Hand axes, probably formed using with biface knapping but possibly with ground edges. But either way, hafted axes aren't known to have existed that far back, so a leg-severing axe accident seems implausible to me.


Cutting wood with a tool sharp enough 30k years ago to hack off a limb in one fell swoop is... unlikely lol


They probably knew to bind off the limb.


>Previously, the earliest known amputation involved a 7,000-year-old skeleton found in France, and experts believed such operations only emerged in settled agricultural societies.

Thats quite the jump


At the time, all of what we think of as the sea between Borneo, Sumatra, and Java, and on up to Thailand and Taiwan, and the whole South China and Yellow Seas up to Korea was all dry land, like a million square miles of it.

Borneo was high ground. Most of what was going on with humanity at the time, according to cave painting evidence, was there and is now almost all under water.

There is a hill on Java built over 20,000 years ago. Excavation was halted, by the Indonesian government, for reasons not expressed.


FYI, you were shadowbanned four days ago, probably automatically for your multiple flagged-to-death comments here: https://news.ycombinator.com/item?id=33208156. Maybe you should try to appeal to the mods.

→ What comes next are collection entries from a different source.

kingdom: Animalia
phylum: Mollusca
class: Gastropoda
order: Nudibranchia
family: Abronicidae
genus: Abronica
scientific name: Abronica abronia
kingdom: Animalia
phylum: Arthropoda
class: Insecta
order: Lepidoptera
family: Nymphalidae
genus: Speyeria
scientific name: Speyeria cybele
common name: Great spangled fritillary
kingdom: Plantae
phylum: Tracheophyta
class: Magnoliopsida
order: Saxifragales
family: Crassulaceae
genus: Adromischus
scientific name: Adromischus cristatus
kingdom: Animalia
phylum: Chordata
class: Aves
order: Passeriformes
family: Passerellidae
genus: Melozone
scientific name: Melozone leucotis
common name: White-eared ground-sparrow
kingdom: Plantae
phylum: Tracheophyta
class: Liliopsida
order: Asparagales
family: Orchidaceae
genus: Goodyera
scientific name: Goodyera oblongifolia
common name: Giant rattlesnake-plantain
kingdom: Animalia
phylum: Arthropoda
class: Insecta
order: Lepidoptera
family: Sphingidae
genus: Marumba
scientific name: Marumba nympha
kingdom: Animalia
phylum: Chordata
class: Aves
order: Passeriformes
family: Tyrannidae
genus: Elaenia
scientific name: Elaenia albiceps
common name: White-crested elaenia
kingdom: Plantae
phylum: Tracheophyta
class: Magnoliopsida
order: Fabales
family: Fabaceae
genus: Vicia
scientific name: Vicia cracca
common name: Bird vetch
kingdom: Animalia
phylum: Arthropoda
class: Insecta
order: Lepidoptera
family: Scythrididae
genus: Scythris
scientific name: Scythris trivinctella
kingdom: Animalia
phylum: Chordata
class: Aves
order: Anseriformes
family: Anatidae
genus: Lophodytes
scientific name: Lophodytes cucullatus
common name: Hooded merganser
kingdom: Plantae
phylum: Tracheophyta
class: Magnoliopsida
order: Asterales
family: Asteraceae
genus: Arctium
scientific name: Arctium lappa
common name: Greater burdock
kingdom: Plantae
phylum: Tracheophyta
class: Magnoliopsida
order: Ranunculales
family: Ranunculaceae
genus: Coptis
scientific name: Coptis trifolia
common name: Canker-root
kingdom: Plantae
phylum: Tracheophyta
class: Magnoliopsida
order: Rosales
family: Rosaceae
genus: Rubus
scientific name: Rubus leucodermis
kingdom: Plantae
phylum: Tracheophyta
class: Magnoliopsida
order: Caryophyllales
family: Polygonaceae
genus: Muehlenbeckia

They weren't shadow banned: they were explicitly banned:

https://news.ycombinator.com/item?id=33211562


Doesn't surprise me at all that the nuclear fan-community here is playing dirty.


Most of his comments in that thread are not flagged, nor even grayed. Most which are grayed or flagged are ones like this:

In response to "How exactly will you be 100% renewable during a cloudy and windless period with solar and wind?" he commented "Trolling is unwelcome here, thank you." Seems like a justified flagging to me; with no supporting argument that comment amounts to nothing more than a bare insult.

https://news.ycombinator.com/item?id=33209047


Not a justified flagging. It is trolling. People who make that argument about unreliability are at best dishonest. To make that argument either means you know next to nothing about renewable energies other than that wind and sun aren't consistent. Or you are purposefully lying.

It is a form of gaslighting. These kind of arguments have been discussed to death but "renewable energy isn't consistent" is either to understand than it is to refute. It takes pages of text to fully explain this and only a few words to repeat the allegation. Sprinkle in a few claims about nuclear power being the only alternative to global warning (with even less proof) and you can shout down anyone who disagrees.